Kendi başımıza veremediğimiz kararların kaynağı; aynı olaya farklı tepkiler veren ve bize sevgisini göstermeyi ayıp sayan ya da nasıl göstereceğini bilemeyen anne babamız.
Öte yandan, yukarıda aktardığım anne-baba davranışının tam tersi de, sorunun kaynağı; han üzerimizde bir helikopter gibi uçup bir sorun anında hemen yere inip sorunumuzu çözen, önümüzde kar küreme aracı gibi gideceğimiz yolu açan, sanki yaşamımızda her an tüm sorunlarımızı çözebilecekleri duygusu ile bizi yetiştiren anne babalarımız!
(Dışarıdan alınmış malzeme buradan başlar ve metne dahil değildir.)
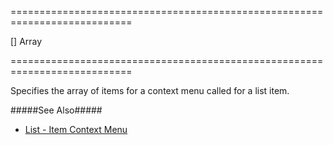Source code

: ===========================================================================
<!--default-->[]<!--/default-->
<!--type-->Array<Object><!--/type-->
===========================================================================

<!--shortDescription-->
Specifies the array of items for a context menu called for a list item.
<!--/shortDescription-->

<!--fullDescription-->
#####See Also#####
- [List - Item Context Menu](/Documentation/Guide/Widgets/List/Item_Context_Menu/)
<!--/fullDescription-->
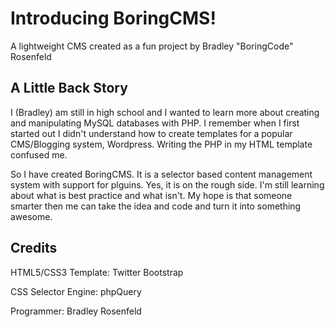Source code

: # Introducing BoringCMS!
A lightweight CMS created as a fun project by Bradley "BoringCode" Rosenfeld

## A Little Back Story
I (Bradley) am still in high school and I wanted to learn more about creating and manipulating MySQL databases with PHP.
I remember when I first started out I didn't understand how to create templates for a popular CMS/Blogging system, Wordpress. Writing the PHP in my HTML template confused me.

So I have created BoringCMS. It is a selector based content management system with support for plguins.
Yes, it is on the rough side. I'm still learning about what is best practice and what isn't.
My hope is that someone smarter then me can take the idea and code and turn it into something awesome.

## Credits
HTML5/CSS3 Template: Twitter Bootstrap

CSS Selector Engine: phpQuery

Programmer: Bradley Rosenfeld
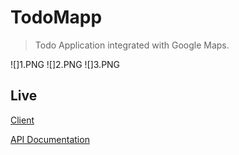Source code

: # TodoMapp

> Todo Application integrated with Google Maps.

![]1.PNG
![]2.PNG
![]3.PNG

## Live

[Client](https://practical-almeida-47be78.netlify.app/)

[API Documentation](https://documenter.getpostman.com/view/13930534/Tzedf3iQ)

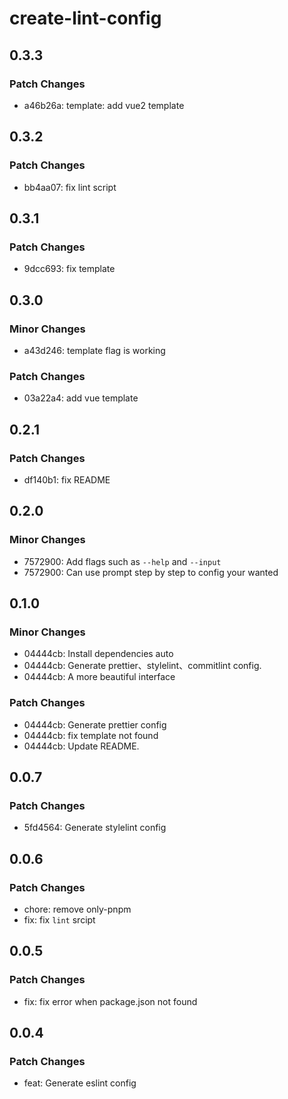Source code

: # create-lint-config

## 0.3.3

### Patch Changes

- a46b26a: template: add vue2 template

## 0.3.2

### Patch Changes

- bb4aa07: fix lint script

## 0.3.1

### Patch Changes

- 9dcc693: fix template

## 0.3.0

### Minor Changes

- a43d246: template flag is working

### Patch Changes

- 03a22a4: add vue template

## 0.2.1

### Patch Changes

- df140b1: fix README

## 0.2.0

### Minor Changes

- 7572900: Add flags such as `--help` and `--input`
- 7572900: Can use prompt step by step to config your wanted

## 0.1.0

### Minor Changes

- 04444cb: Install dependencies auto
- 04444cb: Generate prettier、stylelint、commitlint config.
- 04444cb: A more beautiful interface

### Patch Changes

- 04444cb: Generate prettier config
- 04444cb: fix template not found
- 04444cb: Update README.

## 0.0.7

### Patch Changes

- 5fd4564: Generate stylelint config

## 0.0.6

### Patch Changes

- chore: remove only-pnpm
- fix: fix `lint` srcipt

## 0.0.5

### Patch Changes

- fix: fix error when package.json not found

## 0.0.4

### Patch Changes

- feat: Generate eslint config
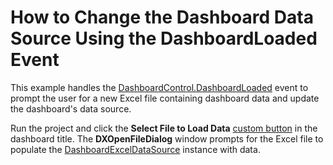 # How to Change the Dashboard Data Source Using the DashboardLoaded Event

This example handles the [DashboardControl.DashboardLoaded](https://docs.devexpress.com/Dashboard/DevExpress.DashboardWpf.DashboardControl.DashboardLoaded) event to prompt the user for a new Excel file containing dashboard data and update the dashboard's data source.

Run the project and click the **Select File to Load Data** [custom button](https://docs.devexpress.com/Dashboard/DevExpress.DashboardWpf.DashboardControlBase.TitleCustomizationsTemplate) in the dashboard title. The **DXOpenFileDialog** window prompts for the Excel file to populate the [DashboardExcelDataSource](https://docs.devexpress.com/Dashboard/DevExpress.DashboardCommon.DashboardExcelDataSource) instance with data.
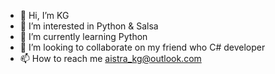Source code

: - 👋 Hi, I’m KG
- 👀 I’m interested in Python & Salsa
- 🌱 I’m currently learning Python
- 💞️ I’m looking to collaborate on my friend who C# developer
- 📫 How to reach me aistra_kg@outlook.com

<!---
aistrakg/aistrakg is a ✨ special ✨ repository because its `README.md` (this file) appears on your GitHub profile.
You can click the Preview link to take a look at your changes.
--->
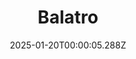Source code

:---
title: "Balatro"
id: 2379780
date: 2025-01-20T00:00:05.288Z
link: games/steam/recent/balatro
image: http://media.steampowered.com/steamcommunity/public/images/apps/2379780/b6018068070ab0e23561694c11f7950dd6f4c752.jpg
playtime_2weeks: 727
playtime_forever: 5769
playtime_windows_forever: 0
playtime_mac_forever: 192
playtime_linux_forever: 5576
playtime_deck_forever: 5576
---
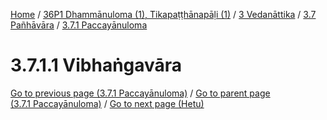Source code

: 
[Home](/) / [36P1 Dhammānuloma (1), Tikapaṭṭhānapāḷi (1)](../../../../36P1.md) / [3 Vedanāttika](../../../3.md) / [3.7 Pañhāvāra](../../3.7.md) / [3.7.1 Paccayānuloma](../3.7.1.md)

# 3.7.1.1 Vibhaṅgavāra


[Go to previous page (3.7.1 Paccayānuloma)](../3.7.1.md) / [Go to parent page (3.7.1 Paccayānuloma)](../3.7.1.md) / [Go to next page (Hetu)](3.7.1.1/Hetu.md)


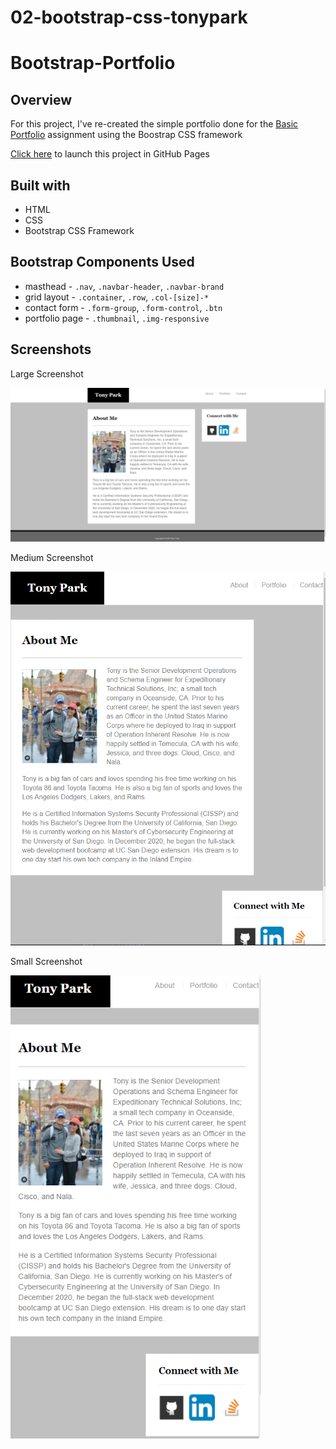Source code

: # 02-bootstrap-css-tonypark

# Bootstrap-Portfolio

## Overview
For this project, I've re-created the simple portfolio done for the [Basic Portfolio](https://github.com/tonyrpark/02-bootstrap-css-tonypark) assignment using the Boostrap CSS framework

[Click here](https://tonyrpark.github.io/02-bootstrap-css-tonypark/) to launch this project in GitHub Pages

## Built with
* HTML
* CSS
* Bootstrap CSS Framework

## Bootstrap Components Used
* masthead - `.nav`, `.navbar-header`, `.navbar-brand`
* grid layout - `.container`, `.row`, `.col-[size]-*`
* contact form - `.form-group`, `.form-control`, `.btn`
* portfolio page - `.thumbnail`, `.img-responsive`

## Screenshots
<p> Large Screenshot </p>
<img alt="large view" src="large.png" />
<p> Medium Screenshot </p>
<img alt="medium view" src="med.png" width="768px" /> 
<p> Small Screenshot </p>
<img alt="small view" src="small.png" width="400px" />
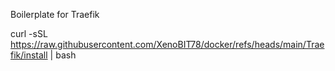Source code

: Boilerplate for Traefik

curl -sSL https://raw.githubusercontent.com/XenoBIT78/docker/refs/heads/main/Traefik/install | bash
Hiçbir sorunla yüz yüze gelmeden ve kendi kararları ile sorunlarıyla baş etmeden büyümüş bir çocuk için, gerçek hayatla bir başına karşılaşmak ne kadar zordur. Okulda öğretmenleri ve arkadaşlarıyla, yolda tanımadıklarıyla yaşadığı ilk sorunda dünya başına yıkılır.
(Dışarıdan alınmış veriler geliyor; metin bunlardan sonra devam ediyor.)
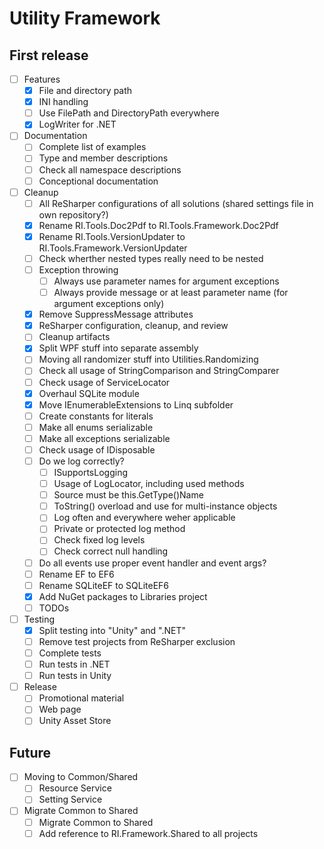 # Utility Framework

## First release

- [ ] Features
  - [X] File and directory path
  - [X] INI handling
  - [ ] Use FilePath and DirectoryPath everywhere
  - [X] LogWriter for .NET
- [ ] Documentation
  - [ ] Complete list of examples
  - [ ] Type and member descriptions
  - [ ] Check all namespace descriptions
  - [ ] Conceptional documentation
- [ ] Cleanup
  - [ ] All ReSharper configurations of all solutions (shared settings file in own repository?)
  - [X] Rename RI.Tools.Doc2Pdf to RI.Tools.Framework.Doc2Pdf
  - [X] Rename RI.Tools.VersionUpdater to RI.Tools.Framework.VersionUpdater
  - [ ] Check wherther nested types really need to be nested
  - [ ] Exception throwing
    - [ ] Always use parameter names for argument exceptions
    - [ ] Always provide message or at least parameter name (for argument exceptions only)
  - [X] Remove SuppressMessage attributes
  - [X] ReSharper configuration, cleanup, and review
  - [ ] Cleanup artifacts
  - [X] Split WPF stuff into separate assembly
  - [ ] Moving all randomizer stuff into Utilities.Randomizing
  - [ ] Check all usage of StringComparison and StringComparer
  - [ ] Check usage of ServiceLocator
  - [X] Overhaul SQLite module
  - [X] Move IEnumerableExtensions to Linq subfolder
  - [ ] Create constants for literals
  - [ ] Make all enums serializable
  - [ ] Make all exceptions serializable
  - [ ] Check usage of IDisposable
  - [ ] Do we log correctly?
    - [ ] ISupportsLogging
    - [ ] Usage of LogLocator, including used methods
    - [ ] Source must be this.GetType()Name
    - [ ] ToString() overload and use for multi-instance objects
    - [ ] Log often and everywhere weher applicable
    - [ ] Private or protected log method
    - [ ] Check fixed log levels
    - [ ] Check correct null handling
  - [ ] Do all events use proper event handler and event args?
  - [ ] Rename EF to EF6
  - [ ] Rename SQLiteEF to SQLiteEF6
  - [X] Add NuGet packages to Libraries project
  - [ ] TODOs
- [ ] Testing
  - [X] Split testing into "Unity" and ".NET"
  - [ ] Remove test projects from ReSharper exclusion
  - [ ] Complete tests
  - [ ] Run tests in .NET
  - [ ] Run tests in Unity
- [ ] Release
  - [ ] Promotional material
  - [ ] Web page
  - [ ] Unity Asset Store

## Future

- [ ] Moving to Common/Shared
  - [ ] Resource Service
  - [ ] Setting Service
- [ ] Migrate Common to Shared
  - [ ] Migrate Common to Shared
  - [ ] Add reference to RI.Framework.Shared to all projects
Özgür olmak çocukların da hakkıdır. Bırakın bazı kararları çok küçükken bile o versin. Yanlış karar verirse ayağına uymayan ayakkabıyı mı almak zorunda kalacaksınız? Siz de önüne ona uygun olan farklı renkte iki ayakkabı seçeneği koyun önüne. Ama bırakın seçimi o yapsın.
Önüne yüzlerce oyuncak yığıp doyumsuzluk yaratacağınıza birlikte kuracağınız oyunlar önerin, birlikte etkinlikler yapın; oyun kurucu olmasına izin verin. Oyunlarda kaybetmenin değil o oyunu oynamanın önemini sohbet ederek anlatın. Hatalarını kendisinin görmesine izin verin. Yeteneğinin ve fiziksel koşullarının olduğu oyunlara yöneltin. Takım oyunları ile takım olmanın farkına varmasını sağlayın. Paylaşmanın güzelliğini böylece öğrenecektir.
Evet, yazımızın başında bir yol ayrımında “her seçim bir terk ediştir”! Yeter ki seçiminizden pişman olmayın demiştik. Çocuklarımızın yaptıkları seçimlerde güvenle ilerlemeleri onların alacağı kararların sorumluluğunu ve mutluluğunu taşımaları elbette biz yetişkinlerin onlara nasıl bir çocukluk geçirmelerini sağladığımıza bağlıdır.
Her seçim bir terk ediş ise, aynı zamanda yeni yolculukların başlangıcıdır.
Yani, aslında bizi biz yapan; doğrusu ya da yanlışı ile kendi seçimlerimizdir!